On July 2, 1926, the petition for divorce was filed in the office of the clerk of the district court of Polk county. On July 6, 1926, the charge of insanity against Mrs. Robson was dismissed by order *976 of the commissioners of insanity of Adair county. On July 8, 1926, the trial of the divorce action was had before Judge Thompson of the Polk county district court. Joseph Robson was not present. His attorney, P. L. Sever, was present, and on that day filed an “Appearance and Waiver” signed by himself as attorney for the defendant Robson, which writing stated that the defendant thereby entered his personal appearance in the cause and waived the time of the commencement of ihe action, waived personal service of the original notice, and consented that the court might try and determine said cause any time during the July, 1926, term of court. It further recited that his personal appearance was made in addition to his appearance by his duly authorized attorney, P. L. Sever. This instrument had been verified, subscribed, and sworn to by Robson before a notary public at Stuart on July 3, 1926. The verification recited that he was the defendant named therein, that he had heard read the foregoing appearance, and that the statements therein were true and in accordance with his wishes in the matter. The only jurisdictional allegation in the petition was “that this plaintiff and defendant are residents of this state and have been for the past twenty years.”
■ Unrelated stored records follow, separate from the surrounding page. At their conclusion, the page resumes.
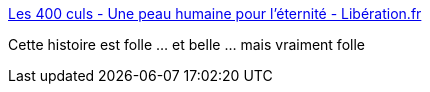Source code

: :jbake-type: post
:jbake-status: published
:jbake-title: Les 400 culs - Une peau humaine pour l’éternité - Libération.fr
:jbake-tags: amour,corps,peau,livre,_mois_mai,_année_2018
:jbake-date: 2018-05-14
:jbake-depth: ../
:jbake-uri: shaarli/1526280253000.adoc
:jbake-source: https://nicolas-delsaux.hd.free.fr/Shaarli?searchterm=http%3A%2F%2Fsexes.blogs.liberation.fr%2F2018%2F04%2F25%2Fune-peau-humaine-pour-leternite%2F&searchtags=amour+corps+peau+livre+_mois_mai+_ann%C3%A9e_2018
:jbake-style: shaarli

http://sexes.blogs.liberation.fr/2018/04/25/une-peau-humaine-pour-leternite/[Les 400 culs - Une peau humaine pour l’éternité - Libération.fr]

Cette histoire est folle ... et belle ... mais vraiment folle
The decree in the divorce action recited that an answer was filed, but it was not introduced in evidence in the present action, and its contents are not properly before us.

There is also nothing in the record in this action showing what evidence was introduced in the divorce action. The appellees have certified to this court the files of the divorce action, of which all but the answer are exhibits herein, and they have also certified to this court a transcript of the testimony in the divorce action. However, the defendants saw fit to rest their case at the close of the plaintiff’s evidence and introduced no testimony, and they cannot now bring before this court by certificate what they failed to introduce and make a part of the record below. Brewster v. Brewster, 194 Iowa 803, 188 N. W. 672; Dolan v. Newberry, 200 Iowa 511, 202 N. W. 545, 205 N. W. 205; Melvin v. Melvin, 198 Iowa 1283, 1287, 201 N. W. 7.

The trial in the divorce action was concluded on July 8, 1926. Immediately afterwards, Attorneys Berry and Sever told Mrs.